▶ Предоставленный отрывок
Четверо по-прежнему стояли рядом. Сквозь узкую щель разглядывал их танкист. Он был уверен: еще немного, и всех четверых как ветром сдует. Танки пройдут через границу, доказав тем самым, что ее не существует.
Оставались считанные метры до пограничной черты. Танкист уже не видел ее - она находилась в мертвом пространстве. Но зато ему отлично видны были солдаты, их спокойные, без тени страха лица. И это спокойствие поразило его. Ему самому вдруг стало страшно. Не потому, что подсказали разум и совесть, нет, только из-за этого охватившего все его тело чувства танкист выжал сцепление и рванул тормозной рычаг на себя. Гусеницы с диким скрежетом, словно сведенные внезапной судорогой, вцепились в асфальт, машина по инерции клюнула носом, тяжело, всей многотонной массой вздрогнула и остановилась. Только теперь Ленц опустил глаза. От белой черты до танка оставалось не больше метра...

▶ Задание A
Напечатайте без изменений фрагмент отрывка, который начинается со слов «Четверо по-прежнему стояли» и заканчивается словами «ее не существует.».
▶ Задание B
Перескажите отрывок в двух предложениях.

▶ Записи данных

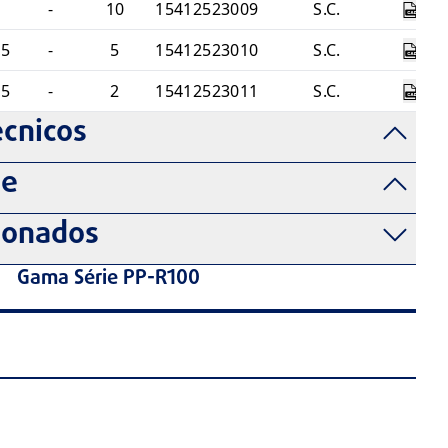
1
-
10
15412523009
S.C.
,5
-
5
15412523010
S.C.
,5
-
2
15412523011
S.C.
cnicos
de
ionados
Gama Série PP-R100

▶ Результат A
Четверо по-прежнему стояли рядом. Сквозь узкую щель разглядывал их танкист. Он был уверен: еще немного, и всех четверых как ветром сдует. Танки пройдут через границу, доказав тем самым, что ее не существует.

▶ Результат B
Четверо солдат спокойно стояли у пограничной черты, а танкист, глядя на них сквозь узкую щель, был уверен, что танки пройдут через границу. Пораженный их спокойствием и охваченный страхом, он рванул тормозной рычаг, и машина остановилась не более чем в метре от белой черты.